Il est arrivé sans prévenir, discrètement, héros sans emploi à l’époque du plein-emploi. Le 28 février 1957, Gaston Lagaffe frappe pour la première fois à la porte de la rédaction du journal Spirou. Il n’a alors pas de nom, et son look reste perfectible. Chemise blanche, nœud pap’, mocassins en cuir, l’intrus au regard candide n’a pas encore adopté le pull vert à col roulé et les espadrilles fatiguées qui le caractériseront rapidement. Muet, il tape l’incruste, avant de se décider à prendre la parole six semaines plus tard, dans un dialogue à la Beckett avec Spirou: «Qui êtes-vous? – Gaston. – Qu’est-ce que vous faites ici? – J’attends. – Vous attendez quoi? – J’sais pas… – Qui vous a envoyé? – On m’a dit de venir… – Qui? – Sais plus…»
Soixante ans après sa première apparition, le roi de la gaffe sévit toujours. Le pire employé de bureau du monde est même devenu un mythe. Et pourtant, ce n’était pas gagné d’avance. Quand André Franquin, 33 ans en 1957, se pointe dans le bureau d’Yvan Delporte, le rédacteur en chef du journal Spirou, il n’a pas encore de projet bien ficelé. […]

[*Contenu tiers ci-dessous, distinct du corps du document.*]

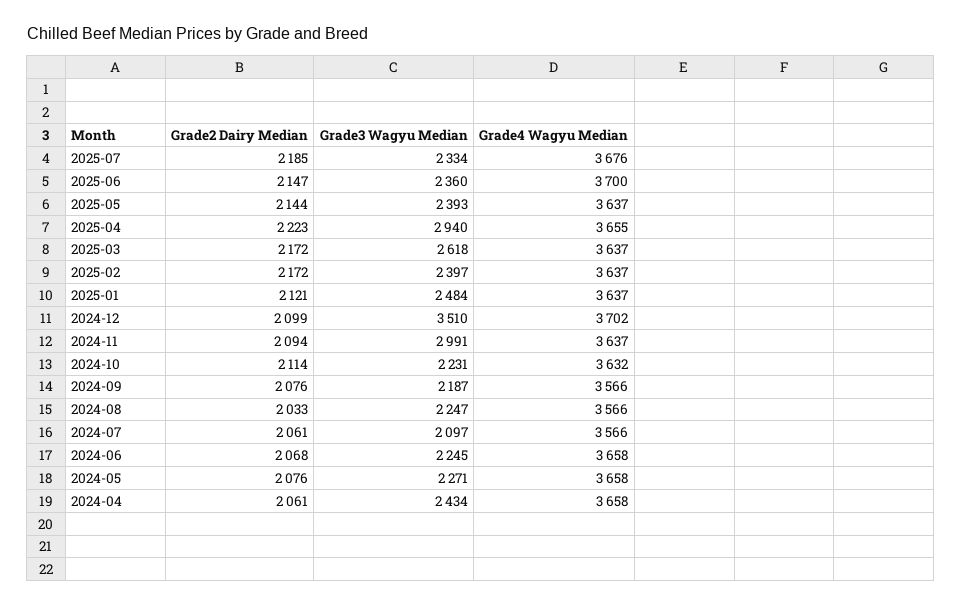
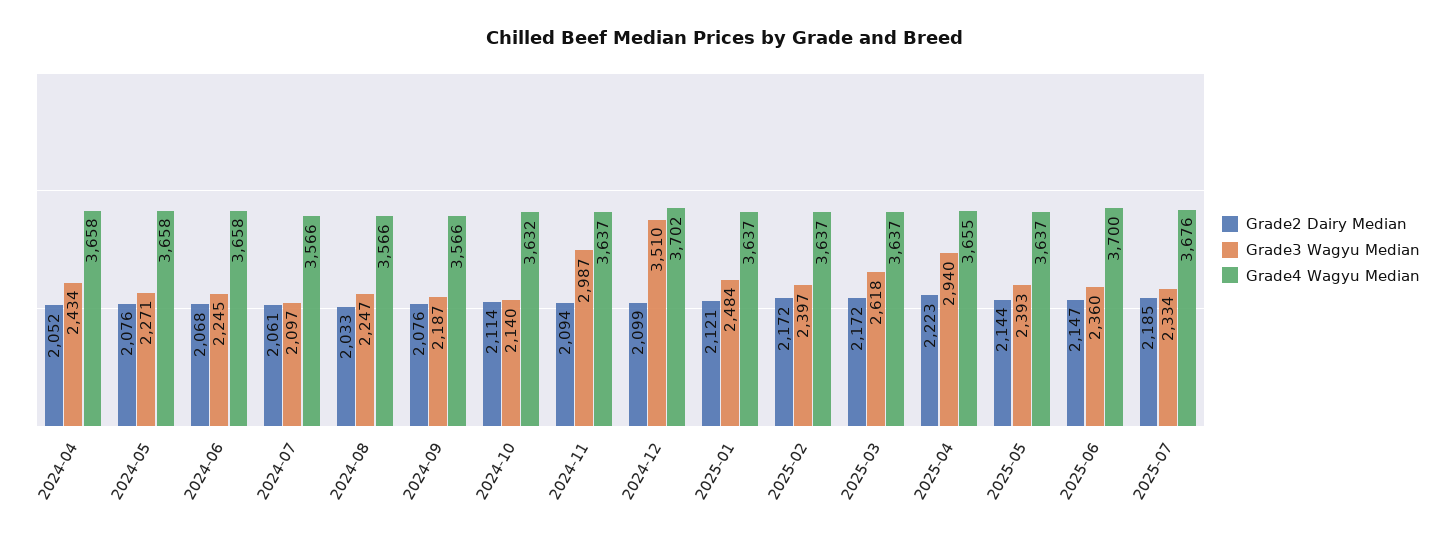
Grade3 Wagyu Median, 2024-11: 2991 -> 2987
Grade3 Wagyu Median, 2024-10: 2231 -> 2140
Grade2 Dairy Median, 2024-04: 2061 -> 2052

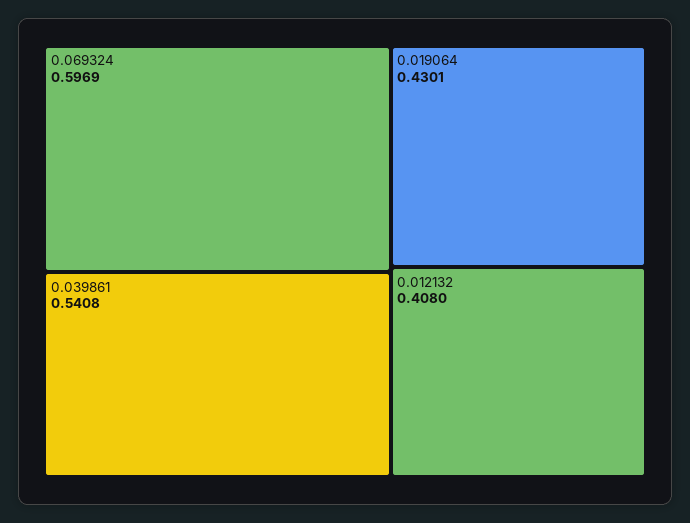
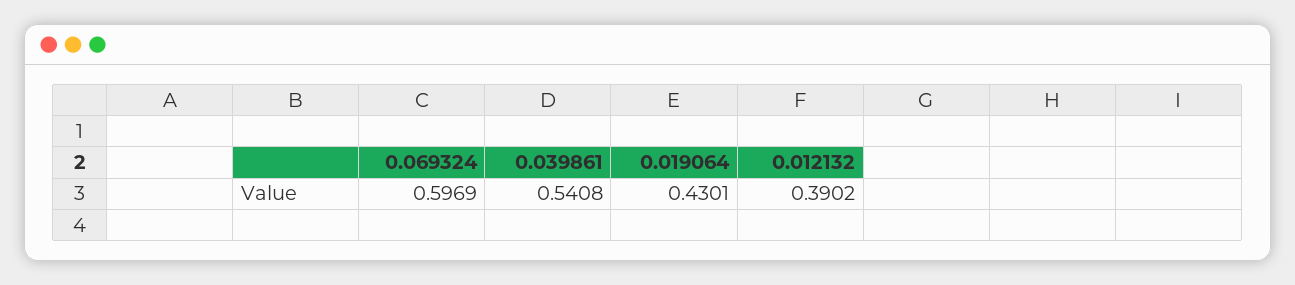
0.012132: 0.408 -> 0.3902

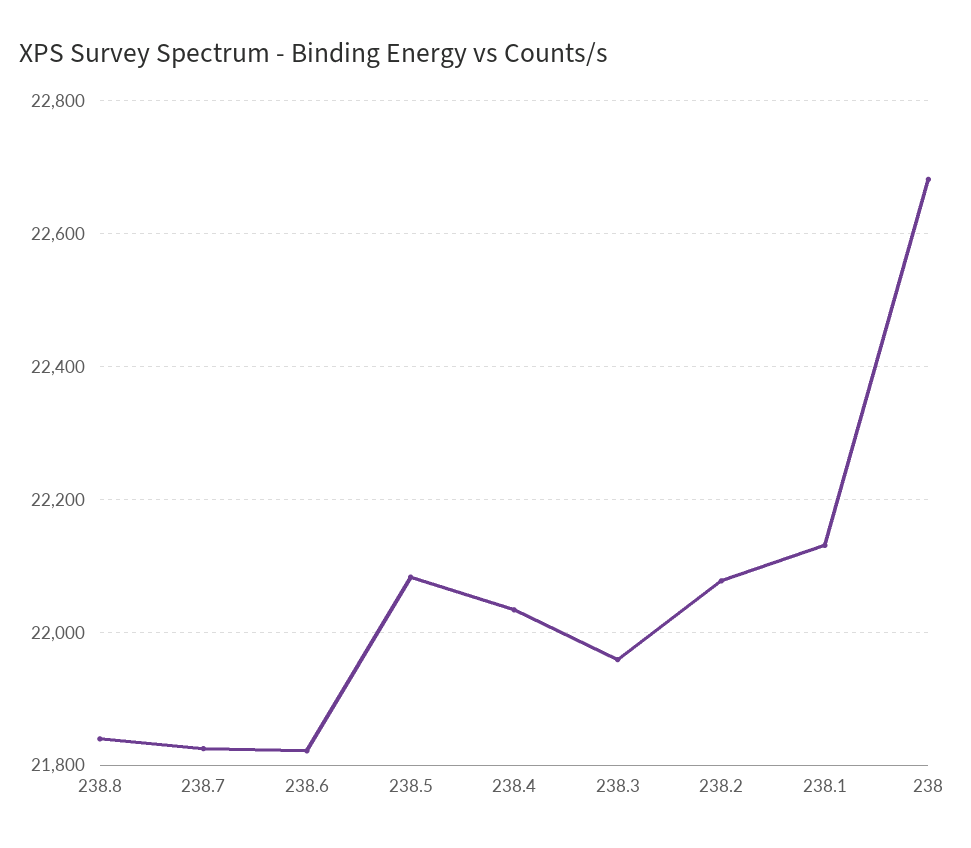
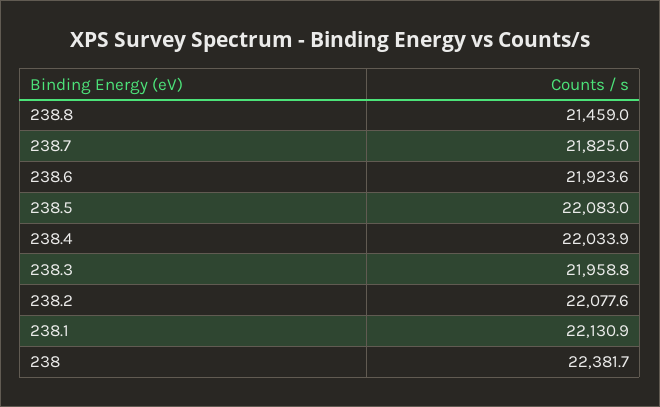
238.8: 21840 -> 21459
238.6: 21820 -> 21923.6
238: 22680 -> 22381.7

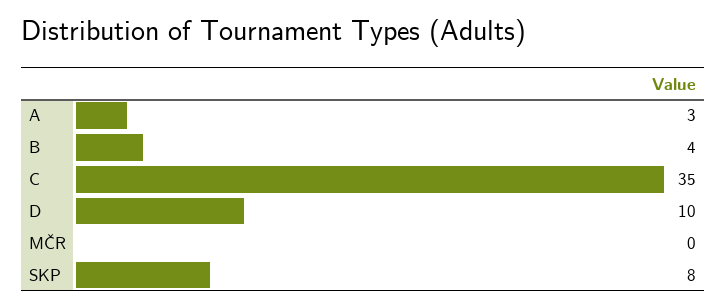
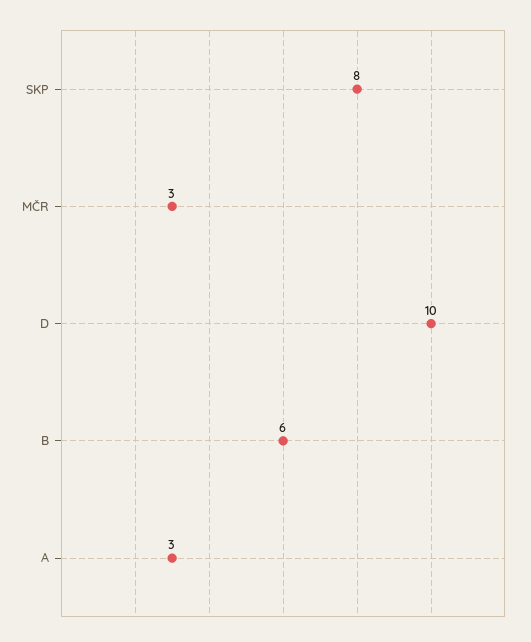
B: 4 -> 6
C: 35 -> none
MČR: 0 -> 3

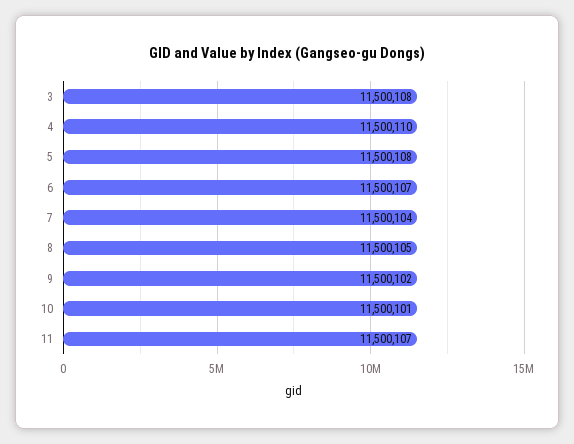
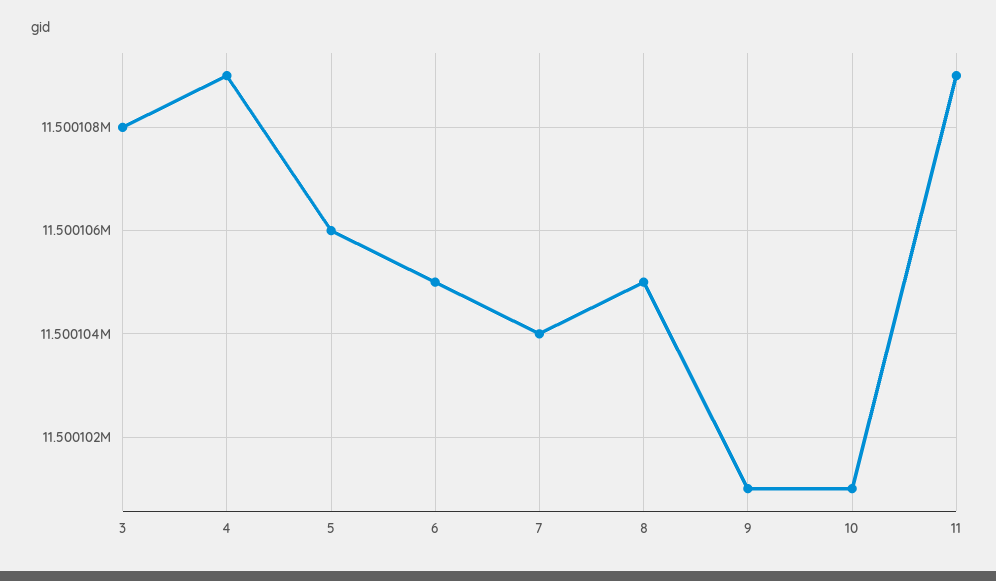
4: 11500110 -> 11500109
5: 11500108 -> 11500106
6: 11500107 -> 11500105
9: 11500102 -> 11500101
11: 11500107 -> 11500109

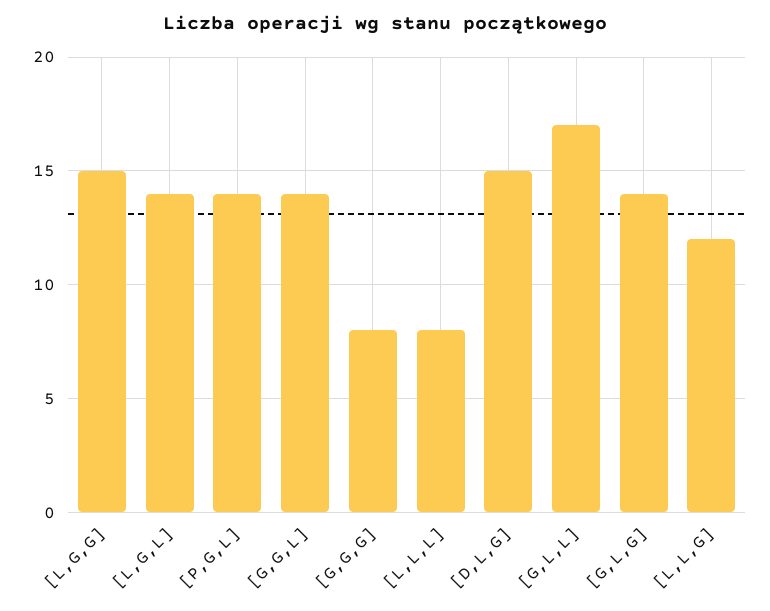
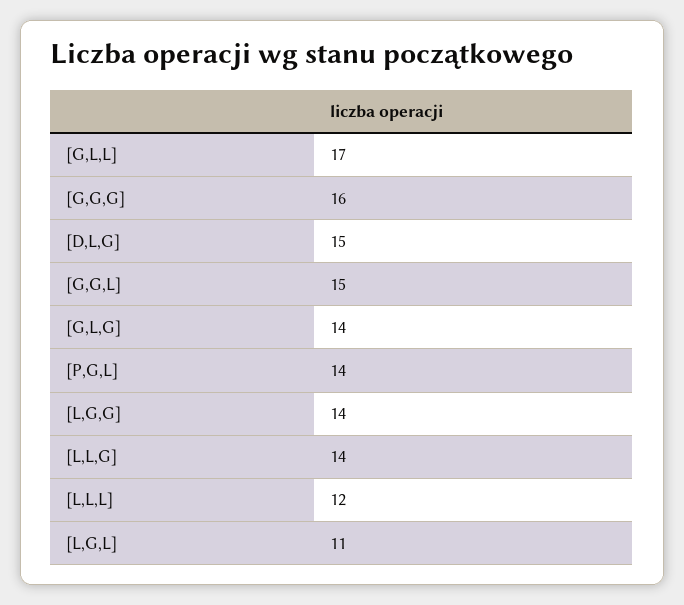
[L,G,G]: 15 -> 14
[L,G,L]: 14 -> 11
[G,G,L]: 14 -> 15
[G,G,G]: 8 -> 16
[L,L,L]: 8 -> 12
[L,L,G]: 12 -> 14

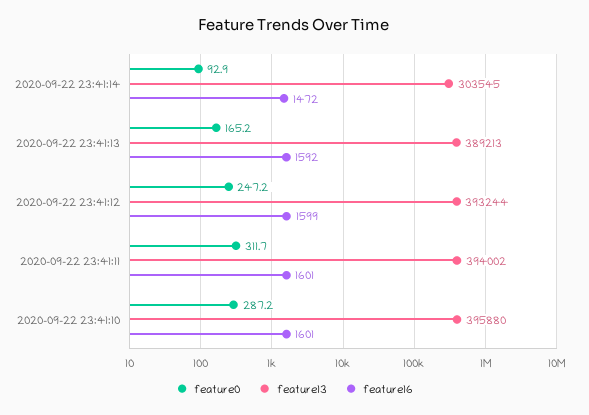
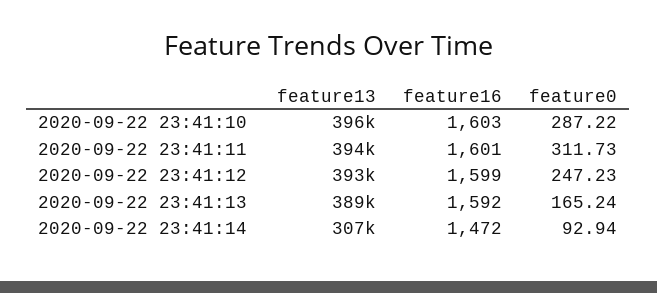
feature13, 2020-09-22 23:41:14: 303545 -> 307000
feature16, 2020-09-22 23:41:10: 1601 -> 1603

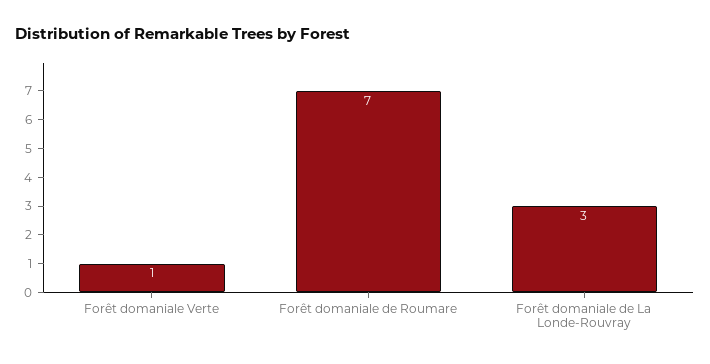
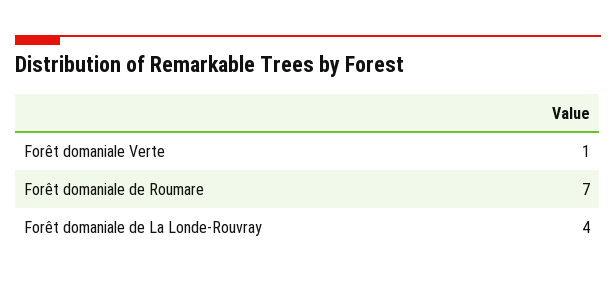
Forêt domaniale de La Londe-Rouvray: 3 -> 4

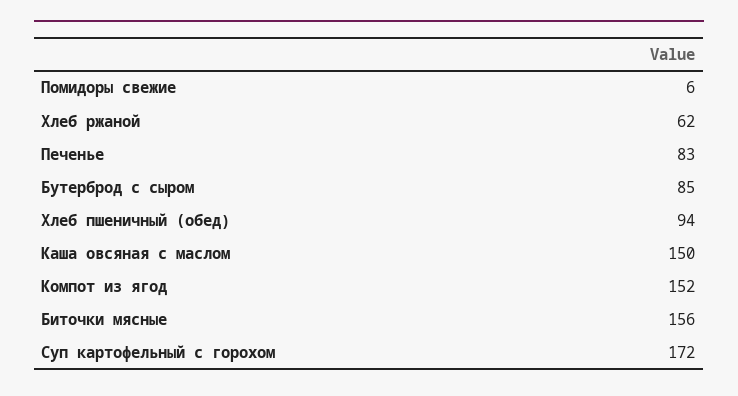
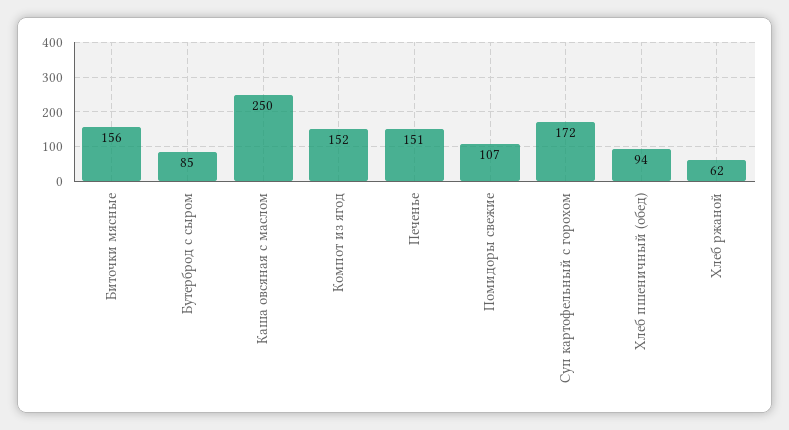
Помидоры свежие: 6 -> 107
Печенье: 83 -> 151
Каша овсяная с маслом: 150 -> 250

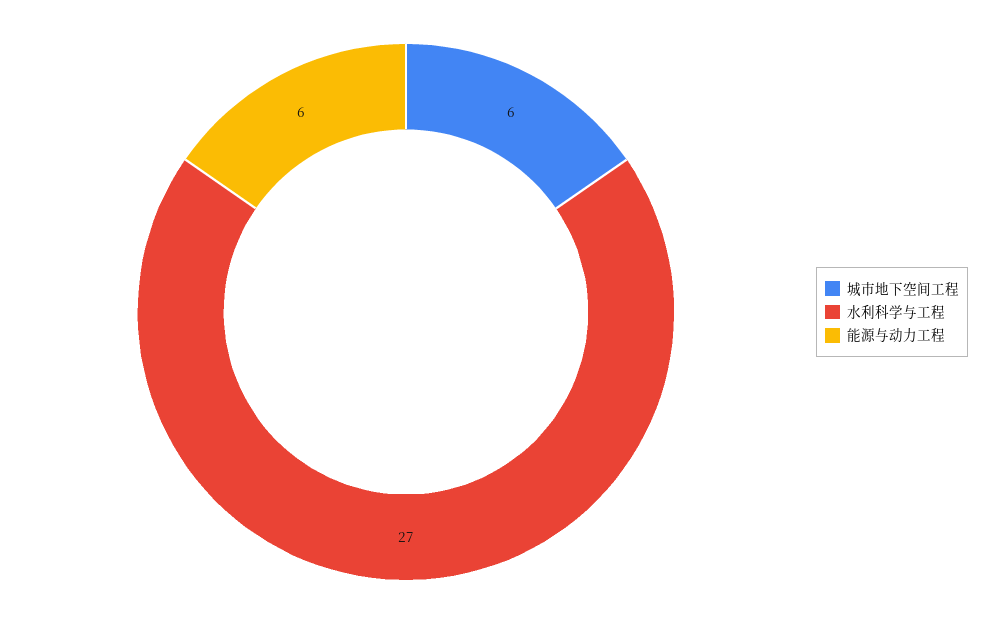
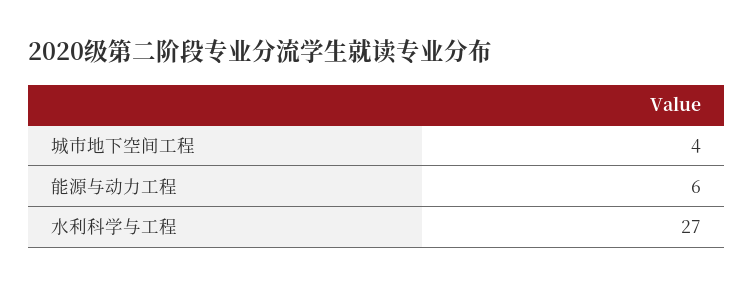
城市地下空间工程: 6 -> 4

Le personnage de Gaston va servir de bouche-trou rédactionnel. «Il y avait à cette époque deux éditions au journal Spirou, une à destination de la France, l’autre de la Belgique. Les annonceurs n’étaient pas les mêmes. Parfois il y avait des vides dans la mise en page», explique Christelle Pissavy-Yvernault, auteure avec son mari Bertrand de deux tomes de La véritable histoire de Spirou (série en cours). […]
Il y a soixante ans, dans un bistrot situé à deux pas de la rédaction de Spirou, Franquin jette sur le papier les premières esquisses de Gaston. Une posture molle, des cheveux ébouriffés et, très vite, une clope au bec, comme son auteur. «Je lui ai donné une forme graphique, Yvan Delporte m’a aidé à trouver sa personnalité», raconte le dessinateur disparu en 1997 dans le livre d’entretiens Et Franquin créa Lagaffe. Delporte s’inspire d’un copain à lui, Gaston Mostraet, un jeune chimiste un peu dingue qu’il connaissait depuis une dizaine d’années.[…]
Désormais sexagénaire, Gaston reste-t-il dans le coup? «Il est marqué par son époque», relève Christelle Pissavy-Yvernault. «Je le relie à un film comme Alexandre le bienheureux, d’Yves Robert, ou à la chanson de Pierre Perret, La cage aux oiseaux. Deux références datées mais dont le propos reste d’actualité. C’est nous montrer comment, par des petits gestes du quotidien, on n’est pas obligé de faire exactement ce que la société nous impose, gardant ainsi notre libre arbitre. Et ça, c’est intemporel.»